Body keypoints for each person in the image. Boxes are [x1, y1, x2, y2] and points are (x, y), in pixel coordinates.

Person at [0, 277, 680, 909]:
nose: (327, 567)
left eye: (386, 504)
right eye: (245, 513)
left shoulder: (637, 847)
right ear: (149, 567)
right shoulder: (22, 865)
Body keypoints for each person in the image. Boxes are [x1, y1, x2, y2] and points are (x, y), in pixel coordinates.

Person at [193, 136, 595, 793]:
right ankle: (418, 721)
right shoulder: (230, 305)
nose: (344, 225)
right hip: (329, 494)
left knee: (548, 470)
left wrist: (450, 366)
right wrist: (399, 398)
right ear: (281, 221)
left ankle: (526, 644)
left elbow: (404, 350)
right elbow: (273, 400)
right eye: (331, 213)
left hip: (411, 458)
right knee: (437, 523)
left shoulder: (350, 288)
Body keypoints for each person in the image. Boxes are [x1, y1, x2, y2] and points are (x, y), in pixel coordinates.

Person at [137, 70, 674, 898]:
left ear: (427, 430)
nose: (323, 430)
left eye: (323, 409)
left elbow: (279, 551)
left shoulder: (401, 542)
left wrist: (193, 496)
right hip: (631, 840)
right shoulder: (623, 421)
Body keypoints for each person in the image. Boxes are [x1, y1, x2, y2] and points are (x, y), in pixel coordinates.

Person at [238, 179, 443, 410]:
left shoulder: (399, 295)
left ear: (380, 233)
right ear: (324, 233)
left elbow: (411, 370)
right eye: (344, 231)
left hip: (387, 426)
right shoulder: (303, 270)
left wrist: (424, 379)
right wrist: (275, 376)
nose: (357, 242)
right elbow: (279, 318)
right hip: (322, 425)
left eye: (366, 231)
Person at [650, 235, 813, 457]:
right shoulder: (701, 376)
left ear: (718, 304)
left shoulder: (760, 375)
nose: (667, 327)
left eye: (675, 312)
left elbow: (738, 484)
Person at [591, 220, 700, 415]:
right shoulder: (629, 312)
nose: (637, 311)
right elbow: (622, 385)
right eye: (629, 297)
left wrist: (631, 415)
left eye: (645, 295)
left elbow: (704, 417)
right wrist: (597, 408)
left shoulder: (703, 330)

▶ TASK INSTRUCTIONS: Out of the data above, transcribe exactly and only the lines starting with the line that has "left elbow: (279, 551)" and going on through the line that has "right shoulder: (303, 270)", both included.

▶ PROBLEM SOLUTION:
left elbow: (279, 551)
left shoulder: (401, 542)
left wrist: (193, 496)
right hip: (631, 840)
right shoulder: (623, 421)
Body keypoints for each person in the image. Boxes are [x1, y1, x2, y2] and points are (x, y), in pixel coordinates.

Person at [238, 179, 443, 410]:
left shoulder: (399, 295)
left ear: (380, 233)
right ear: (324, 233)
left elbow: (411, 370)
right eye: (344, 231)
left hip: (387, 426)
right shoulder: (303, 270)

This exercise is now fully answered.